> _WHAT IS EXPECTED_: Which lines of the listing below contain the string "EDGE", matching case exactly? Report each of those lines in full.

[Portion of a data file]
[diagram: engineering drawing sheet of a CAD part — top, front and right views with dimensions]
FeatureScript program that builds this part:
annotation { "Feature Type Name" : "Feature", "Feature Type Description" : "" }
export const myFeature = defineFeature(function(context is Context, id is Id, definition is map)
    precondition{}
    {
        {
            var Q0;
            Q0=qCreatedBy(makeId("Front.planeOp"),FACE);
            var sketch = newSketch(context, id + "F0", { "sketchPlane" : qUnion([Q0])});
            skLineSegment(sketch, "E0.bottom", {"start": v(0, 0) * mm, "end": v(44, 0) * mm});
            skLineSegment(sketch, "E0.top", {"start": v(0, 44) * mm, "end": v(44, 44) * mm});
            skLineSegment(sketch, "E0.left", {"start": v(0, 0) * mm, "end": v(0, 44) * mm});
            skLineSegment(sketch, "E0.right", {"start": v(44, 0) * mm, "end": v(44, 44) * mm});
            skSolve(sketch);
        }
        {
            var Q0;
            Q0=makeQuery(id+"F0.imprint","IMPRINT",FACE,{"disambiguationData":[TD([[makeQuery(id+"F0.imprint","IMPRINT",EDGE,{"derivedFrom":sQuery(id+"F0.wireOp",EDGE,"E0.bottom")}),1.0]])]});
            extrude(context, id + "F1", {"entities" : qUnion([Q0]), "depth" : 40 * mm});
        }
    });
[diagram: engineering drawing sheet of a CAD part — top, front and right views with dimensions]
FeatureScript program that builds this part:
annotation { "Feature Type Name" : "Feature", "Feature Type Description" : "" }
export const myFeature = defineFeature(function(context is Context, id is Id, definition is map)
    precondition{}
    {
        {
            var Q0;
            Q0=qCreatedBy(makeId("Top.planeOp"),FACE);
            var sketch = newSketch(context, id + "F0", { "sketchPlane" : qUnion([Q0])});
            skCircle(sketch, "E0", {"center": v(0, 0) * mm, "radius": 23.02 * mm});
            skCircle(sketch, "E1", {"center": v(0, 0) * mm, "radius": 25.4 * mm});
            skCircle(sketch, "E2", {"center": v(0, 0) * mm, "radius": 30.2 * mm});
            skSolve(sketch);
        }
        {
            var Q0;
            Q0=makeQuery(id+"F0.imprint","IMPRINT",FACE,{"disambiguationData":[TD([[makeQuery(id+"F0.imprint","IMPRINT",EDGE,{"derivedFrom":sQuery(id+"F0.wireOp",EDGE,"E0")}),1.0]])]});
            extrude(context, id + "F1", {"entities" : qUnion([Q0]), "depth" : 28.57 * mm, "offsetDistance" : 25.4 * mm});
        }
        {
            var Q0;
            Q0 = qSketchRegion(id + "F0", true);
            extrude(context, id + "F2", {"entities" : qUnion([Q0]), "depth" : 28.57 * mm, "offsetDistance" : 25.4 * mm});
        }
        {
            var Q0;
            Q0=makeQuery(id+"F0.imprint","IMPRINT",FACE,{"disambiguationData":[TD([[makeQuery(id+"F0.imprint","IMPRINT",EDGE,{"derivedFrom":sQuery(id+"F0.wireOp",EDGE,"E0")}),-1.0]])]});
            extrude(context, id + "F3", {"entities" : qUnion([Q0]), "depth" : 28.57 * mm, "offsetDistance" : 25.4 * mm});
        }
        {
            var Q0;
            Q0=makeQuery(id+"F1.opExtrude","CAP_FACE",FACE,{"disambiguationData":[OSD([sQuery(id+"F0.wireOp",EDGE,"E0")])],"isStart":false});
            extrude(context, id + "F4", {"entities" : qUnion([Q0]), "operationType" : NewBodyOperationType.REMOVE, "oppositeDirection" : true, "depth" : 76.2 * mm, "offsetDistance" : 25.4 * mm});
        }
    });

> _WRITTEN RESPONSE_:
            Q0=makeQuery(id+"F0.imprint","IMPRINT",FACE,{"disambiguationData":[TD([[makeQuery(id+"F0.imprint","IMPRINT",EDGE,{"derivedFrom":sQuery(id+"F0.wireOp",EDGE,"E0.bottom")}),1.0]])]});
            Q0=makeQuery(id+"F0.imprint","IMPRINT",FACE,{"disambiguationData":[TD([[makeQuery(id+"F0.imprint","IMPRINT",EDGE,{"derivedFrom":sQuery(id+"F0.wireOp",EDGE,"E0")}),1.0]])]});
            Q0=makeQuery(id+"F0.imprint","IMPRINT",FACE,{"disambiguationData":[TD([[makeQuery(id+"F0.imprint","IMPRINT",EDGE,{"derivedFrom":sQuery(id+"F0.wireOp",EDGE,"E0")}),-1.0]])]});
            Q0=makeQuery(id+"F1.opExtrude","CAP_FACE",FACE,{"disambiguationData":[OSD([sQuery(id+"F0.wireOp",EDGE,"E0")])],"isStart":false});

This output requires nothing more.